Recorded information:
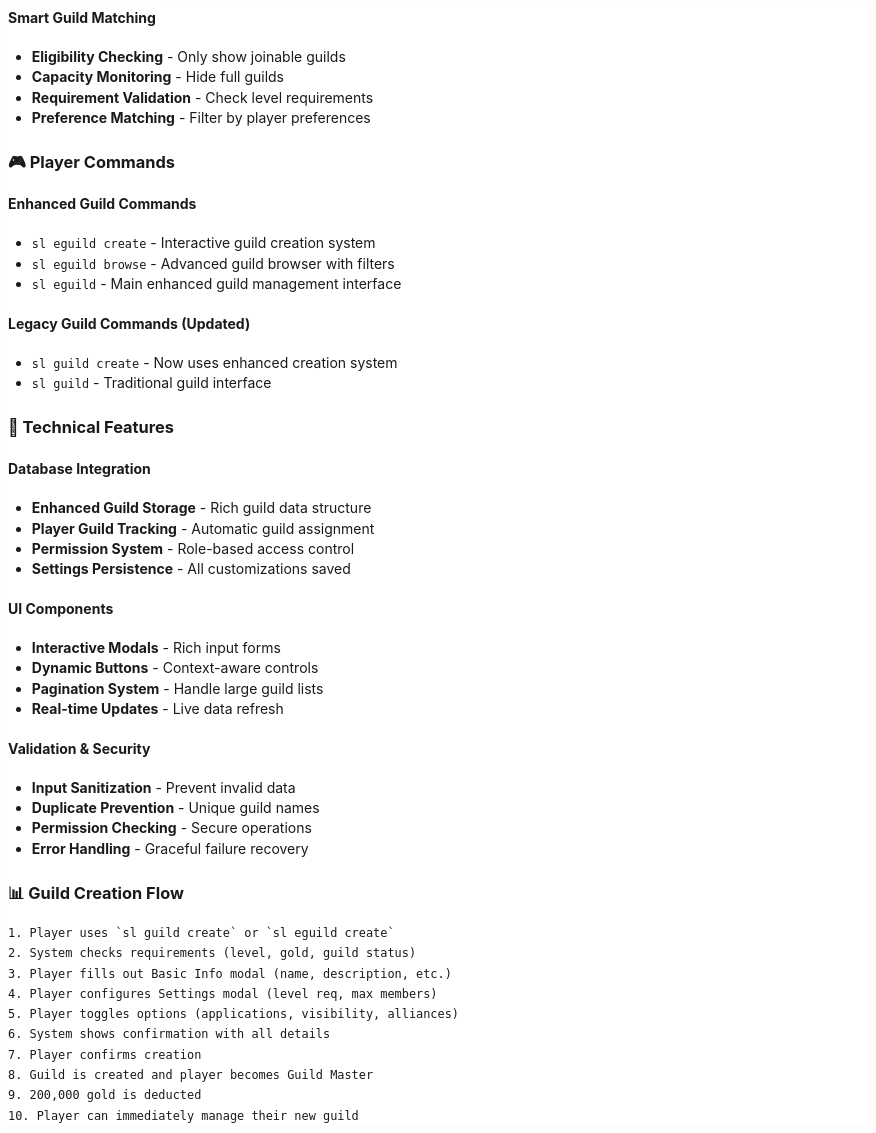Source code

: #### **Smart Guild Matching**
- **Eligibility Checking** - Only show joinable guilds
- **Capacity Monitoring** - Hide full guilds
- **Requirement Validation** - Check level requirements
- **Preference Matching** - Filter by player preferences

### **🎮 Player Commands**

#### **Enhanced Guild Commands**
- `sl eguild create` - Interactive guild creation system
- `sl eguild browse` - Advanced guild browser with filters
- `sl eguild` - Main enhanced guild management interface

#### **Legacy Guild Commands (Updated)**
- `sl guild create` - Now uses enhanced creation system
- `sl guild` - Traditional guild interface

### **🔧 Technical Features**

#### **Database Integration**
- **Enhanced Guild Storage** - Rich guild data structure
- **Player Guild Tracking** - Automatic guild assignment
- **Permission System** - Role-based access control
- **Settings Persistence** - All customizations saved

#### **UI Components**
- **Interactive Modals** - Rich input forms
- **Dynamic Buttons** - Context-aware controls
- **Pagination System** - Handle large guild lists
- **Real-time Updates** - Live data refresh

#### **Validation & Security**
- **Input Sanitization** - Prevent invalid data
- **Duplicate Prevention** - Unique guild names
- **Permission Checking** - Secure operations
- **Error Handling** - Graceful failure recovery

### **📊 Guild Creation Flow**

```
1. Player uses `sl guild create` or `sl eguild create`
2. System checks requirements (level, gold, guild status)
3. Player fills out Basic Info modal (name, description, etc.)
4. Player configures Settings modal (level req, max members)
5. Player toggles options (applications, visibility, alliances)
6. System shows confirmation with all details
7. Player confirms creation
8. Guild is created and player becomes Guild Master
9. 200,000 gold is deducted
10. Player can immediately manage their new guild
```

Task objective:
Whenever a line of the records holds the string "Matching", pick it out and copy it.

Task answer:
: #### **Smart Guild Matching**
- **Preference Matching** - Filter by player preferences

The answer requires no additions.